Problem statement
For each line below, return an exact copy.

Records to process
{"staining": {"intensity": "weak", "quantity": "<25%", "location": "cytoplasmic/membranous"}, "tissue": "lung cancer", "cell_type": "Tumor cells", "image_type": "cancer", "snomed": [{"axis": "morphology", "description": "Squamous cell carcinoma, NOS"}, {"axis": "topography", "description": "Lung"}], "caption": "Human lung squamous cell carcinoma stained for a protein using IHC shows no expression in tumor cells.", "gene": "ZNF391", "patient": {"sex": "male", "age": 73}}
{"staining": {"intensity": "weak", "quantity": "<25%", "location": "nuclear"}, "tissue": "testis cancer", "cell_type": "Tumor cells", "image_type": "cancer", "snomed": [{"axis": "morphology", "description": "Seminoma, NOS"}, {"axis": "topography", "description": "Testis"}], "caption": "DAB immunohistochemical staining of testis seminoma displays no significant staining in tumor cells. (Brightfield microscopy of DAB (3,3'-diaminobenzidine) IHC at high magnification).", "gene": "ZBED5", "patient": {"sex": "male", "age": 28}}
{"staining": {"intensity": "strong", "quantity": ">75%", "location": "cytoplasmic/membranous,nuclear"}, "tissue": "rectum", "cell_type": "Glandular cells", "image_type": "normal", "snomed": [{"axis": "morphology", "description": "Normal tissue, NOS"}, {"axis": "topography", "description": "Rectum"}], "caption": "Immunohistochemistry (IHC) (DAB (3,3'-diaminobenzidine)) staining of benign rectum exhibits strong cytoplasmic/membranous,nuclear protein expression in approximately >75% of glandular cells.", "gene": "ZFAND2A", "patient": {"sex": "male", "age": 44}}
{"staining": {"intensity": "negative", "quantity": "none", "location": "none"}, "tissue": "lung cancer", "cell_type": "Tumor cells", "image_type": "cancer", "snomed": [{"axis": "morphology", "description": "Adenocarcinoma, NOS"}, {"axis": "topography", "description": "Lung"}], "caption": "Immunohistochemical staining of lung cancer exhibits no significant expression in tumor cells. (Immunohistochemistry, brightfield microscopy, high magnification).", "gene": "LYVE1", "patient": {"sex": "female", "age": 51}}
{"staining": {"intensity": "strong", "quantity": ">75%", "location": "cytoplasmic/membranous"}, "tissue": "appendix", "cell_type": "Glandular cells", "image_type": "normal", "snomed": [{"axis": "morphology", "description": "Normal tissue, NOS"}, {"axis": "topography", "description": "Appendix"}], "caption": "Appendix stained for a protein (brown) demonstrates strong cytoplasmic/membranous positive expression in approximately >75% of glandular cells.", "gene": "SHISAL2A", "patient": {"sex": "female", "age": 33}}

Response to the exercise
{"staining": {"intensity": "weak", "quantity": "<25%", "location": "cytoplasmic/membranous"}, "tissue": "lung cancer", "cell_type": "Tumor cells", "image_type": "cancer", "snomed": [{"axis": "morphology", "description": "Squamous cell carcinoma, NOS"}, {"axis": "topography", "description": "Lung"}], "caption": "Human lung squamous cell carcinoma stained for a protein using IHC shows no expression in tumor cells.", "gene": "ZNF391", "patient": {"sex": "male", "age": 73}}
{"staining": {"intensity": "weak", "quantity": "<25%", "location": "nuclear"}, "tissue": "testis cancer", "cell_type": "Tumor cells", "image_type": "cancer", "snomed": [{"axis": "morphology", "description": "Seminoma, NOS"}, {"axis": "topography", "description": "Testis"}], "caption": "DAB immunohistochemical staining of testis seminoma displays no significant staining in tumor cells. (Brightfield microscopy of DAB (3,3'-diaminobenzidine) IHC at high magnification).", "gene": "ZBED5", "patient": {"sex": "male", "age": 28}}
{"staining": {"intensity": "strong", "quantity": ">75%", "location": "cytoplasmic/membranous,nuclear"}, "tissue": "rectum", "cell_type": "Glandular cells", "image_type": "normal", "snomed": [{"axis": "morphology", "description": "Normal tissue, NOS"}, {"axis": "topography", "description": "Rectum"}], "caption": "Immunohistochemistry (IHC) (DAB (3,3'-diaminobenzidine)) staining of benign rectum exhibits strong cytoplasmic/membranous,nuclear protein expression in approximately >75% of glandular cells.", "gene": "ZFAND2A", "patient": {"sex": "male", "age": 44}}
{"staining": {"intensity": "negative", "quantity": "none", "location": "none"}, "tissue": "lung cancer", "cell_type": "Tumor cells", "image_type": "cancer", "snomed": [{"axis": "morphology", "description": "Adenocarcinoma, NOS"}, {"axis": "topography", "description": "Lung"}], "caption": "Immunohistochemical staining of lung cancer exhibits no significant expression in tumor cells. (Immunohistochemistry, brightfield microscopy, high magnification).", "gene": "LYVE1", "patient": {"sex": "female", "age": 51}}
{"staining": {"intensity": "strong", "quantity": ">75%", "location": "cytoplasmic/membranous"}, "tissue": "appendix", "cell_type": "Glandular cells", "image_type": "normal", "snomed": [{"axis": "morphology", "description": "Normal tissue, NOS"}, {"axis": "topography", "description": "Appendix"}], "caption": "Appendix stained for a protein (brown) demonstrates strong cytoplasmic/membranous positive expression in approximately >75% of glandular cells.", "gene": "SHISAL2A", "patient": {"sex": "female", "age": 33}}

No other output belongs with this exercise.